Sunday, June 26, 2016

Before the Fall - Overhyped?

Call me a cranky book reviewer but I've just got to let off some steam. I am getting so jaded by the ridiculous hyperbole being used by publicists to sell books these days. Authors, especially, should know better than to overhype their friends' literary efforts. You aren't doing your readers any favors when you do this because we will undoubtedly be disappointed. And really, does it sell that many more books? Don't worry, writers, we'll find you if you're good.

Product Details

Noah Hawley's latest novel, "Before the Fall," is a perfectly fine example of suspenseful summer reading but "a ravishing and riveting beauty of a part Dennis Lehane, one part Dostoevsky"? Michael Cunningham, you should be ashamed. If this kind of praise is lavished on a story so obviously written for a future film, what words are left for truly great literature?

Soon after take-off from Martha's Vineyard, a privately owned jet crashes into the ocean for no discernible reason. Of the eleven souls on board, two miraculously survive. Scott Burroughs, acquaintance of the plane owner's wife Maggie, and Maggie's four-year-old son, make it to shore, likely thanks to the fact that Burroughs was once a medal-winning competitive swimmer.

But Hawley's book isn't about a plane crash. It is a clever rant against the media shills who, with absolutely no basis in fact, promote their own theories and agendas to an uninformed public only too happy to believe the worst of their fellow man. If one TV channel paints Burroughs a hero, another wants to tear him down.

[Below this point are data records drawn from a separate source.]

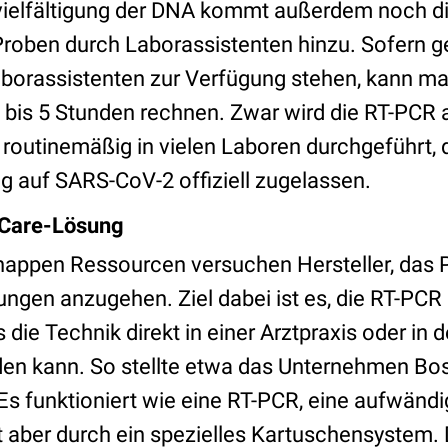
vielfältigung der DNA kommt außerdem noch die
Proben durch Laborassistenten hinzu. Sofern 
borassistenten zur Verfügung stehen, kann ma
 bis 5 Stunden rechnen. Zwar wird die RT-PCR 
outinemäßig in vielen Laboren durchgeführt, 
ng auf SARS-CoV-2 offiziell zugelassen.
-Care-Lösung
nappen Ressourcen versuchen Hersteller, das P
ungen anzugehen. Ziel dabei ist es, die RT-PC
die Technik direkt in einer Arztpraxis oder in de
en kann. So stellte etwa das Unternehmen Bo
 Es funktioniert wie eine RT-PCR, eine aufwänd
t aber durch ein spezielles Kartuschensystem. D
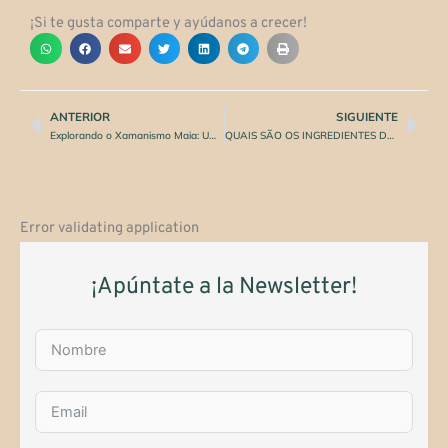
¡Si te gusta comparte y ayúdanos a crecer!
ANTERIOR
SIGUIENTE
Anterior
Pró
Explorando o Xamanismo Maia: Uma Jornada Através da Espiritualidade Ancestral
QUAIS SÃO OS INGREDIENTES DO RAPÉ?
Error validating application
¡Apúntate a la Newsletter!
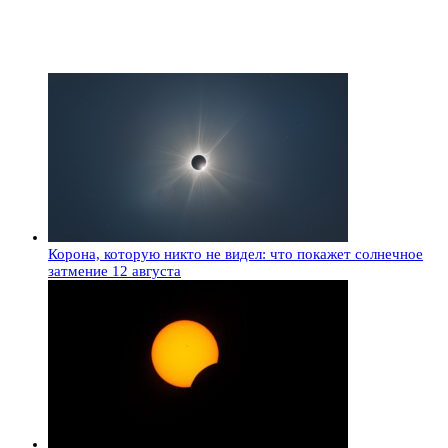
Корона, которую никто не видел: что покажет солнечное
затмение 12 августа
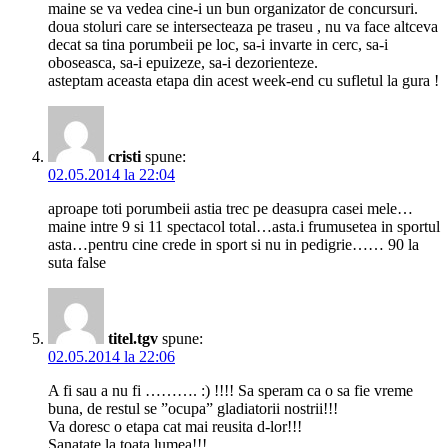
maine se va vedea cine-i un bun organizator de concursuri.
doua stoluri care se intersecteaza pe traseu , nu va face altceva
decat sa tina porumbeii pe loc, sa-i invarte in cerc, sa-i
oboseasca, sa-i epuizeze, sa-i dezorienteze.
asteptam aceasta etapa din acest week-end cu sufletul la gura !
cristi
spune:
02.05.2014 la 22:04
aproape toti porumbeii astia trec pe deasupra casei mele…
maine intre 9 si 11 spectacol total…asta.i frumusetea in sportul
asta…pentru cine crede in sport si nu in pedigrie…… 90 la
suta false
titel.tgv
spune:
02.05.2014 la 22:06
A fi sau a nu fi ………. :) !!!! Sa speram ca o sa fie vreme
buna, de restul se ”ocupa” gladiatorii nostrii!!!
Va doresc o etapa cat mai reusita d-lor!!!
Sanatate la toata lumea!!!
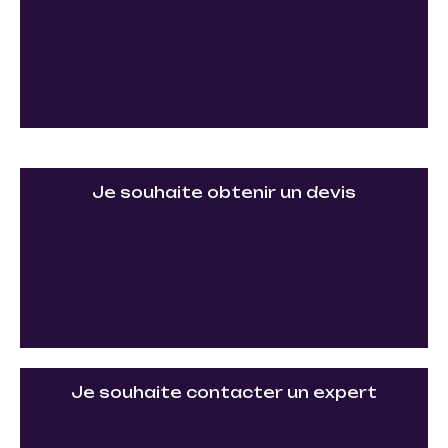
Je souhaite obtenir un devis
Je souhaite contacter un expert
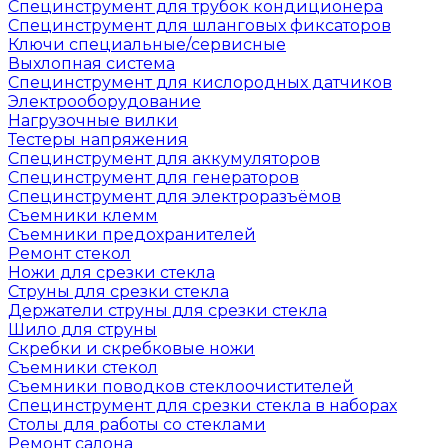
Специнструмент для трубок кондиционера
Специнструмент для шланговых фиксаторов
Ключи специальные/сервисные
Выхлопная система
Специнструмент для кислородных датчиков
Электрооборудование
Нагрузочные вилки
Тестеры напряжения
Специнструмент для аккумуляторов
Специнструмент для генераторов
Специнструмент для электроразъёмов
Съемники клемм
Съемники предохранителей
Ремонт стекол
Ножи для срезки стекла
Струны для срезки стекла
Держатели струны для срезки стекла
Шило для струны
Скребки и скребковые ножи
Съемники стекол
Съемники поводков стеклоочистителей
Специнструмент для срезки стекла в наборах
Столы для работы со стеклами
Ремонт салона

An obnoxious Bill O'Reilly type is a composite of these TV personalities we love to hate.

As the NTSB and the Coast Guard look for the black box amidst the wreckage at the bottom of the sea, Burroughs hides out from the press, worried only about the traumatized little boy whom he rescued. The FBI investigation focuses on the business dealings of the men on the flight, wondering if sabotage was involved. And then there's a nasty hint about the body guard, a former Israeli soldier. I trust that many of you smart readers will suss out the truth before it's laid out for you.

Hawley's writing technique satisfies as he delves into the prior weeks in each victim's life, treating readers to a fuller sense of each character. But pulse-quickening suspense? It's just not there. Nor is it easy to dredge up much empathy for the victims who are portrayed as superficial and one-dimensional. If you want to read Hawley at his best, pick up a copy of "The Good Father," a devastating portrayal of a parent trying to come to grips with the motivation behind a son's evil act.

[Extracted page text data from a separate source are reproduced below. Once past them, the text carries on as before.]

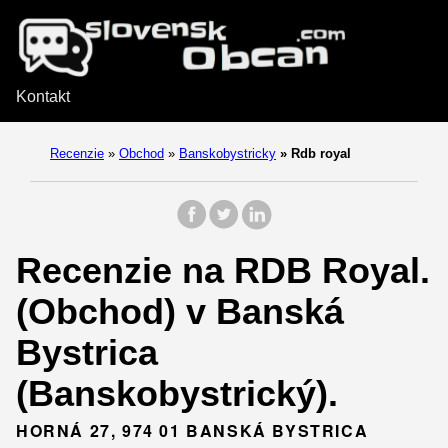
Kontakt
Recenzie
»
Obchod
»
Banskobystricky
»
Rdb royal
Recenzie na RDB Royal.
(Obchod) v Banská
Bystrica
(Banskobystrický).
HORNÁ 27, 974 01 BANSKÁ BYSTRICA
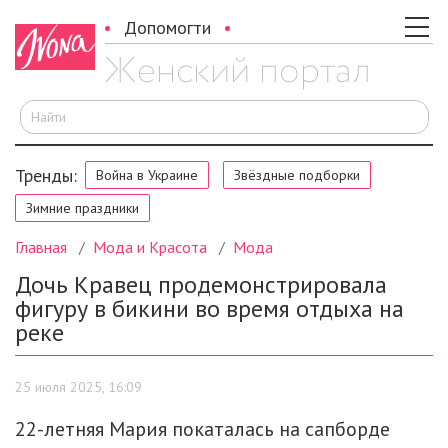
Допомогти
И
Тренды:
Война в Украине
Звёздные подборки
Зимние праздники
Главная
Мода и Красота
Мода
Дочь Кравец продемонстрировала
фигуру в бикини во время отдыха на
реке
25 июля 2025, 16:09
22-летняя Мария покаталась на сапборде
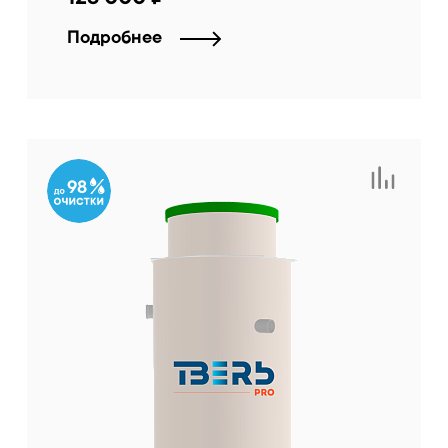
Подробнее
98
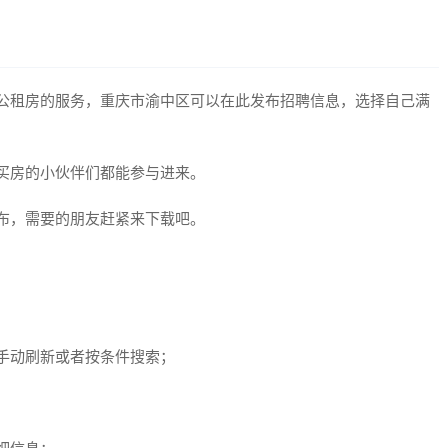
公租房的服务，重庆市渝中区可以在此发布招聘信息，选择自己满
买房的小伙伴们都能参与进来。
布，需要的朋友赶紧来下载吧。
手动刷新或者按条件搜索；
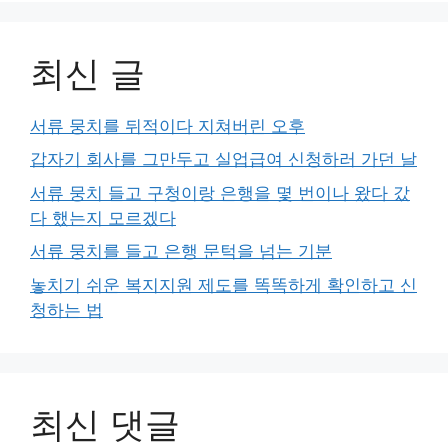
최신 글
서류 뭉치를 뒤적이다 지쳐버린 오후
갑자기 회사를 그만두고 실업급여 신청하러 가던 날
서류 뭉치 들고 구청이랑 은행을 몇 번이나 왔다 갔
다 했는지 모르겠다
서류 뭉치를 들고 은행 문턱을 넘는 기분
놓치기 쉬운 복지지원 제도를 똑똑하게 확인하고 신
청하는 법
최신 댓글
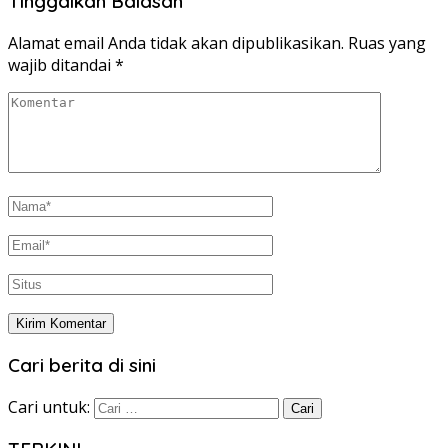
Tinggalkan Balasan
Alamat email Anda tidak akan dipublikasikan.
Ruas yang
wajib ditandai
*
Cari berita di sini
Cari untuk:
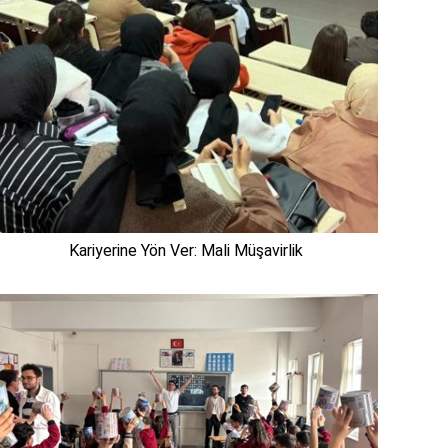
Kariyerine Yön Ver: Mali Müşavirlik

Have you read it yet? Am I being too hard? Let's have a discussion.


Paul Woodside said...

I agree the The Good Father is a much better book. But, I confess I did like After the Fall. Guess I'm a page-turner junky!

Sallyb said...

You know, I may have been too distracted to really enjoy it cause I read it when Don was still home and not sure when and how he'd get into surgery. Still, it wasn't one I sat up late to finish.

Jessica said...

I liked it - but didn't consider it a suspense/thriller as all the publicity declared it to be. I am also frustrated by the trend authors have lately of writing about characters that I truly despise. There are enough ugly people in the world, I don't want to waste my time reading about people I hate. I concur on "The Good Father" being a much more worthwhile read - and continually recommend it to patrons.

Lori said...

It was easy to remember the author has a background in TV, the book seems made for the screen. The multiple characters would be easier to follow on TV. I listened to the audio and there were some parts that seemed to drag on and on. If I had been reading in print I would have skimmed ahead. "The Good Father" was a much more compelling read.